Taking only the lines of the data below from the line with "7: (472, 140)" to the line with "42: (120, 332)", ends included, write them out exactly and without pictures.
(Exercise material Opens)
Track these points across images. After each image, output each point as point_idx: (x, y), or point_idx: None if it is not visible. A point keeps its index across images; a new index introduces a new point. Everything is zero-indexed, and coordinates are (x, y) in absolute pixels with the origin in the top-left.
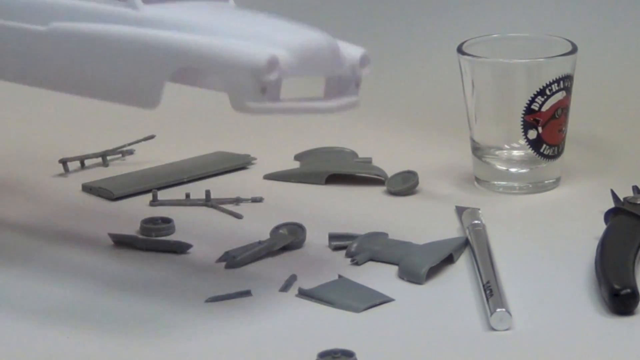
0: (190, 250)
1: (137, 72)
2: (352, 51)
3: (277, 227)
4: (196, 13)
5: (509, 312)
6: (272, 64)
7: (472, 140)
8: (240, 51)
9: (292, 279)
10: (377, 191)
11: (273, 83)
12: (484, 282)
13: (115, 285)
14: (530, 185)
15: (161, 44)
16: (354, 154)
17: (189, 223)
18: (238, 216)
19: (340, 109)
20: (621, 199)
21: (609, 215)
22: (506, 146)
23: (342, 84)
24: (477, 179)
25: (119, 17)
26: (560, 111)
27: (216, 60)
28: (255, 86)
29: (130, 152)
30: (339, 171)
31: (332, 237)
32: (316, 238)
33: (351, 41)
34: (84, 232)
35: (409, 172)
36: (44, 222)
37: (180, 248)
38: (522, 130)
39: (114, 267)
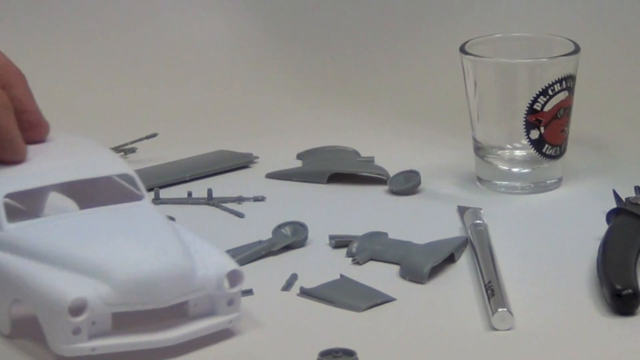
0: None
1: None
2: (217, 269)
3: (279, 226)
4: (54, 232)
5: (510, 312)
6: (78, 306)
7: (475, 140)
8: (48, 292)
9: (294, 278)
10: (379, 190)
11: (87, 323)
12: (486, 282)
13: None
14: (532, 185)
15: (3, 275)
16: (356, 153)
17: (190, 221)
18: (240, 215)
19: (184, 338)
20: (623, 199)
21: (611, 215)
22: (508, 146)
23: (211, 302)
24: (479, 179)
25: None
26: (563, 111)
27: (31, 298)
28: (65, 328)
29: (133, 150)
30: (341, 170)
31: (333, 237)
32: (318, 237)
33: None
34: None
35: (411, 171)
36: None
37: None
38: (525, 130)
39: None
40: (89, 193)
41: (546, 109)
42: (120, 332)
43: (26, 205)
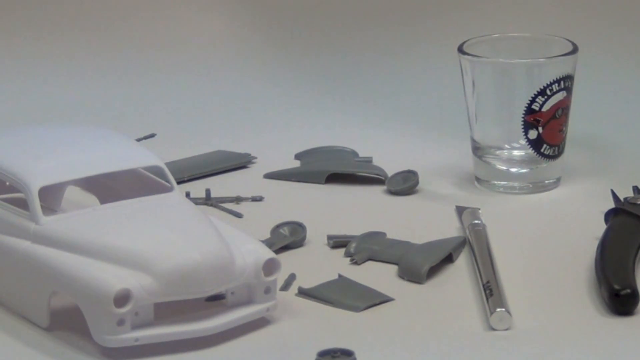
0: None
1: (26, 289)
2: (255, 258)
3: (278, 226)
4: (91, 225)
5: (508, 312)
6: (123, 297)
7: (473, 140)
8: (92, 283)
9: (292, 277)
10: (377, 190)
11: (131, 313)
12: (484, 282)
13: None
14: (531, 185)
15: (42, 267)
16: (354, 153)
17: None
18: (238, 215)
19: (224, 327)
20: (621, 199)
21: (609, 215)
22: (506, 146)
23: (248, 291)
24: (477, 179)
25: (21, 229)
26: (561, 111)
27: (74, 290)
28: (110, 319)
29: None
30: (339, 170)
31: (331, 237)
32: (316, 237)
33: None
34: None
35: (409, 171)
36: None
37: None
38: (523, 130)
39: None
40: (110, 186)
41: (544, 109)
42: (162, 322)
43: (44, 199)
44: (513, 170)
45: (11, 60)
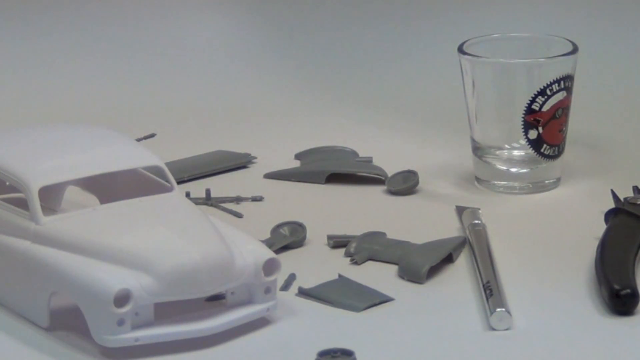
(Exercise material Closes)
# Task solution
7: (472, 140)
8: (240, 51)
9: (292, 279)
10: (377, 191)
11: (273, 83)
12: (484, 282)
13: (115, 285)
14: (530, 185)
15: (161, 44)
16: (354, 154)
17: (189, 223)
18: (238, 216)
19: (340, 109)
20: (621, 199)
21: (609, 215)
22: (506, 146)
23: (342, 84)
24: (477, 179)
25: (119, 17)
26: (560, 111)
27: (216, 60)
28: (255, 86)
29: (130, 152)
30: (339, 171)
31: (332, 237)
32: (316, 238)
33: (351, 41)
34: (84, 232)
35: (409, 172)
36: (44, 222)
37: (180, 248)
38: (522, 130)
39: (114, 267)
0: None
1: None
2: (217, 269)
3: (279, 226)
4: (54, 232)
5: (510, 312)
6: (78, 306)
7: (475, 140)
8: (48, 292)
9: (294, 278)
10: (379, 190)
11: (87, 323)
12: (486, 282)
13: None
14: (532, 185)
15: (3, 275)
16: (356, 153)
17: (190, 221)
18: (240, 215)
19: (184, 338)
20: (623, 199)
21: (611, 215)
22: (508, 146)
23: (211, 302)
24: (479, 179)
25: None
26: (563, 111)
27: (31, 298)
28: (65, 328)
29: (133, 150)
30: (341, 170)
31: (333, 237)
32: (318, 237)
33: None
34: None
35: (411, 171)
36: None
37: None
38: (525, 130)
39: None
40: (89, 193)
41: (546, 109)
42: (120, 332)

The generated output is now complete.